Coordinating Efforts to Curb the Effects of the Opioid Epidemic

With the costs of the opioid crisis rising daily, in dollars and in deaths, there are big players now trying to help keep the costs of prescription drugs down. The effects are being felt around the country, hitting both small and large communities. Some experts believe the national cost just from the opioid crisis are around $600 billion dollars a year, with Baltimore  being hit particularly hard, losing about twice as many lives to overdose as to gun violence in 2016.

This has helped bring about the support of Elizabeth Warren (D-Mass.) and Rep. Elijah Cummings, who are working on a bill called CARE, the Comprehensive Addiction Resources Emergency Act. If passed, CARE will provide emergency aid to any American state, territory, tribal nation or local area needing to help individuals and families dealing with substance abuse disorder. The bill would alleviate the burden of states and local areas, providing $10 billion in federal funds.

Prescription drug costs are rising far more quickly than other necessities, which is leading to a prescription drug crisis too. Naxolone is a drug commonly used to treat opioid overdose, and many communities are requiring supplies to be available to personnel like police officers who normally do not dispense drugs or treat patients. Some communities are being forced to ration supplies, deciding which lives can be saved.
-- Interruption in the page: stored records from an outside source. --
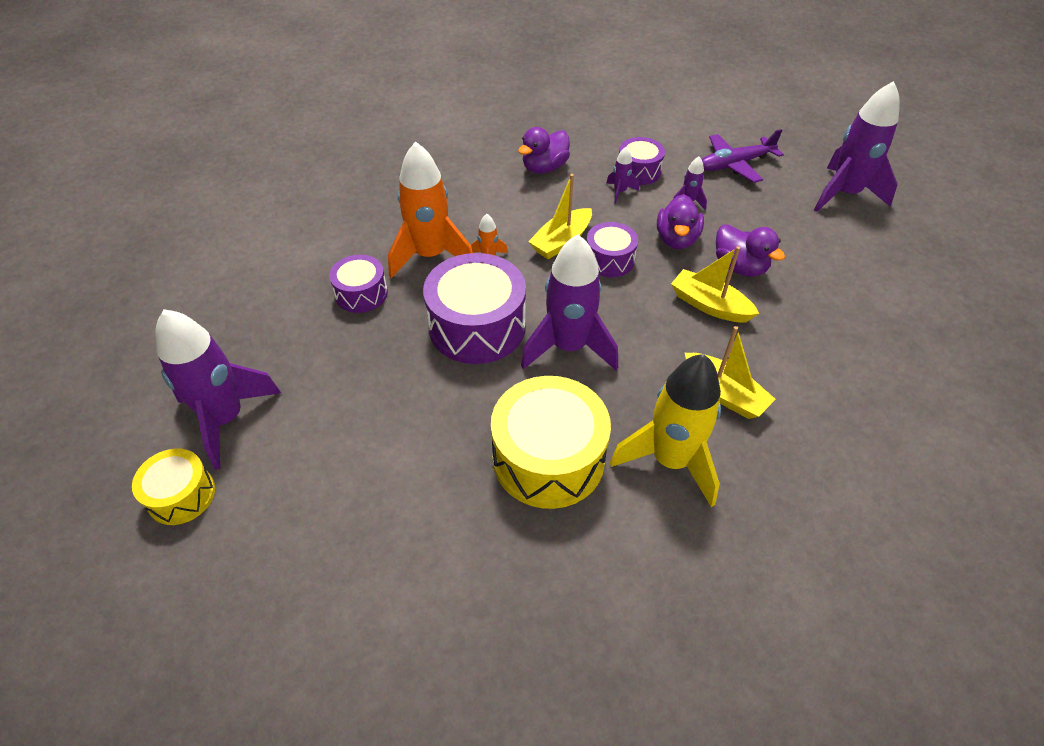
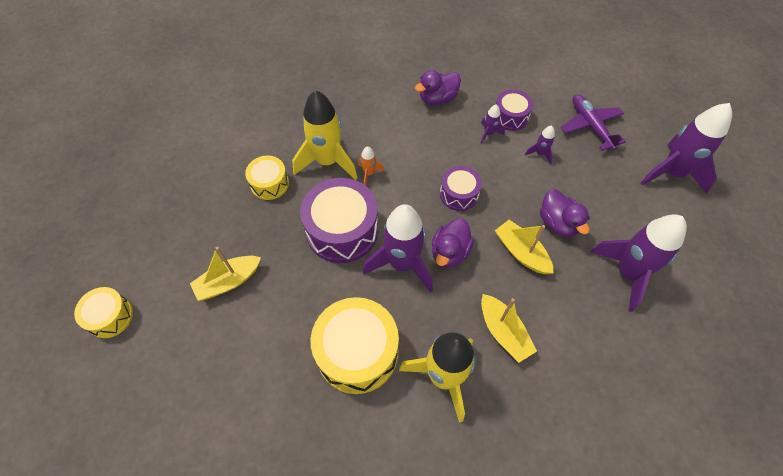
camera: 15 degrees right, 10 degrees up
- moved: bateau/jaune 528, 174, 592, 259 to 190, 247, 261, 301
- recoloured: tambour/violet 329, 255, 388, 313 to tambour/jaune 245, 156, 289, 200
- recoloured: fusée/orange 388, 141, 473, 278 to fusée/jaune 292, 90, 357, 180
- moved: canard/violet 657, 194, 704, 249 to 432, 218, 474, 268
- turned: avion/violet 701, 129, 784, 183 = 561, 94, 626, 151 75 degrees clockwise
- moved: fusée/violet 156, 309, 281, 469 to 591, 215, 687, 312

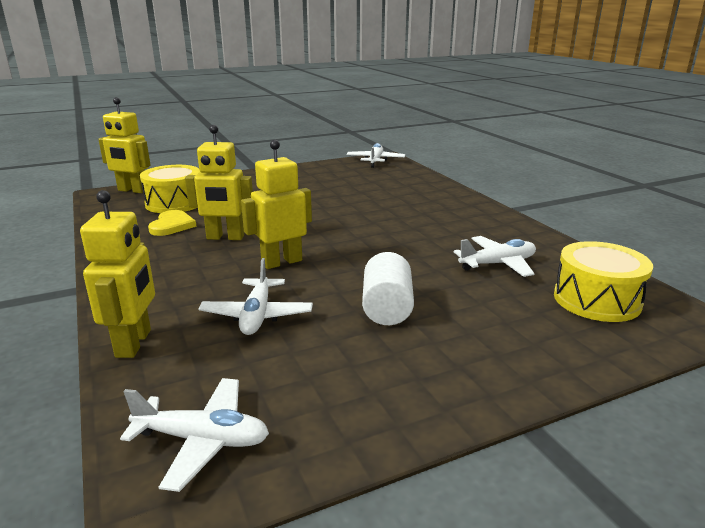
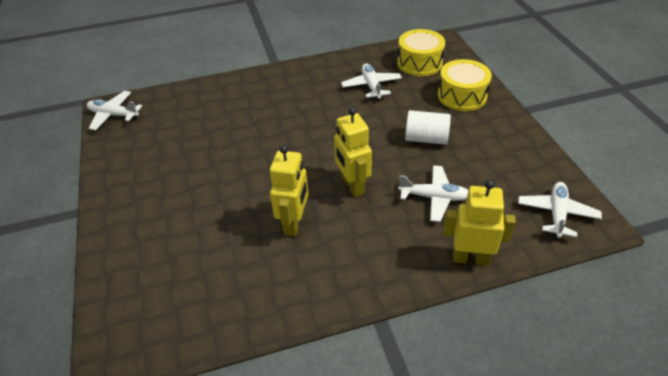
camera: 80 degrees left, 20 degrees up
- moved: tambour/jaune 140, 165, 200, 213 to 438, 59, 492, 111
- removed: robot/jaune 98, 97, 150, 193
- removed: cœur/jaune 148, 210, 197, 236

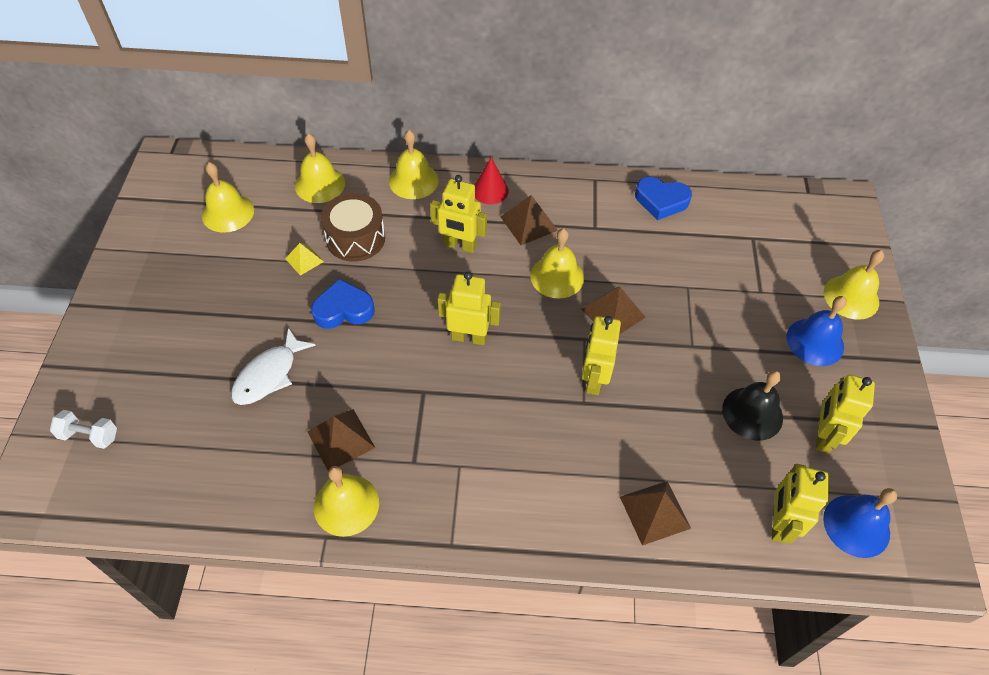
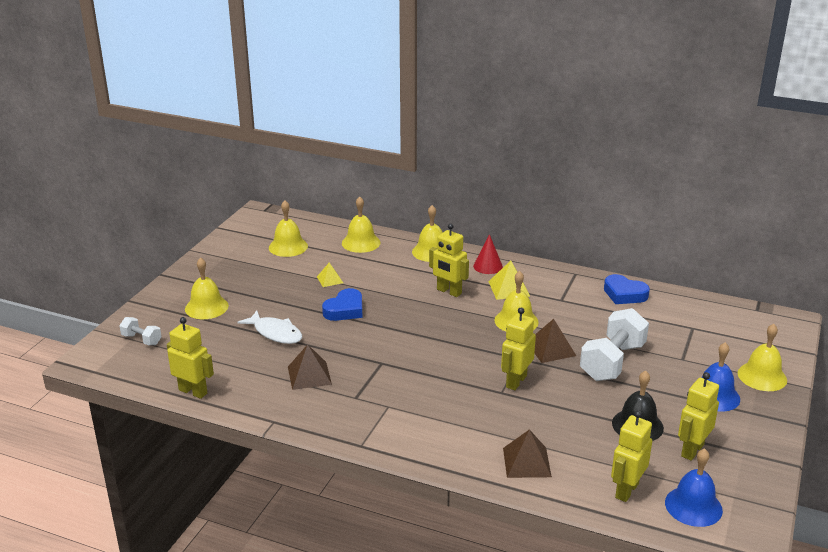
camera: 20 degrees right, 25 degrees down
- moved: robot/jaune 438, 272, 501, 345 to 167, 317, 214, 399
- moved: cloche/jaune 314, 466, 379, 537 to 185, 257, 229, 319
- turned: poisson/blanc 231, 328, 316, 405 = 237, 310, 302, 344 105 degrees counterclockwise
- turned: cœur/bleu 311, 279, 375, 329 = 322, 288, 363, 321 120 degrees clockwise
- recoloured: pyramide/marron 501, 195, 558, 245 to pyramide/jaune 489, 260, 530, 300
- added: haltère/blanc 580, 308, 649, 381
- removed: tambour/marron 321, 193, 385, 262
Even though the drugs are necessary and have been proven to save many lives, the costs are rising out of control, with no real explanation as to why some of them are so expensive. While the government normally does not tell manufacturers how to price their products, the prescription drug crisis is creating a society of haves and have nots, where some cannot afford life-saving medicine. President Trump claimed that he wants “to get the prices for prescription drugs way down and unravel the tangled web of special interests that are driving prices up for medicine and [are] really hurting patients.